Weeks passed, then months, and finally years. The father is old now, sitting in his kitchen with his cup of tea, alone and left with his own thoughts. He is forgotten now, his girl has disappeared from the public eye, and he is, on occasion given half hearted updates from the old retired cop who caught his daughters' case all those years ago.
In some ways, he should be happy with the lack of news, with the inability for the police to solve his daughters case - but it is a happiness he can't share with anyone else. He thinks back on that day often, the older, the more alone he becomes he focuses on the details of that day. Today, he can close his eyes and smell the wet dirt he buried her in, the way she struggled and cried - and his heart starts to race. That old heart, beating a million times a day, finally gave out against the strain of his living.
His chair fell backward and he gasped, fighting for breath, his body suddenly reacting to the stopping of his heart. As his body start to shut down, his brain cells struggling for air, breaking up and dying.
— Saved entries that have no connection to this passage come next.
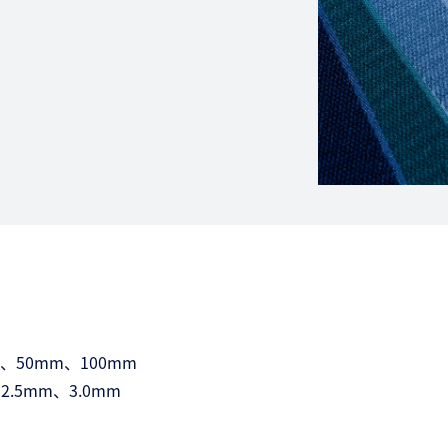
、50mm、100mm
.5mm、3.0mm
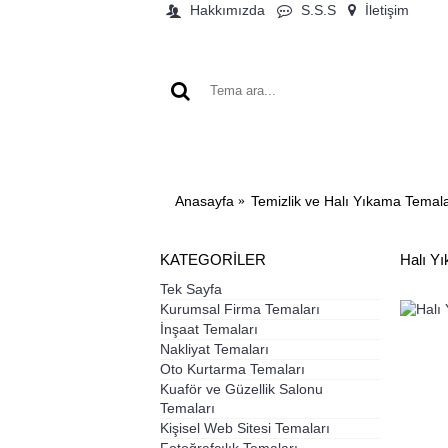
Hakkımızda
S.S.S
İletişim
ANA SAYFA
KAT
Anasayfa
Temizlik ve Halı Yıkama Temala
KATEGORİLER
Halı Y
Tek Sayfa
Kurumsal Firma Temaları
İnşaat Temaları
Nakliyat Temaları
Oto Kurtarma Temaları
Kuaför ve Güzellik Salonu
Temaları
Kişisel Web Sitesi Temaları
While the cells slowly withered away he is plagued with images of his little girl crying and kicking at him. Dying in his kitchen, he is forced to see his little girl die under him. When all the air was gone, when his eyelids closed he was faced with his own sin, with his own lie. With his girl standing over him, her curly hair caked with dirt - her clothes torn and crusty with blood, she laughed. The noise, the last thing he heard before submitting to eternal justice.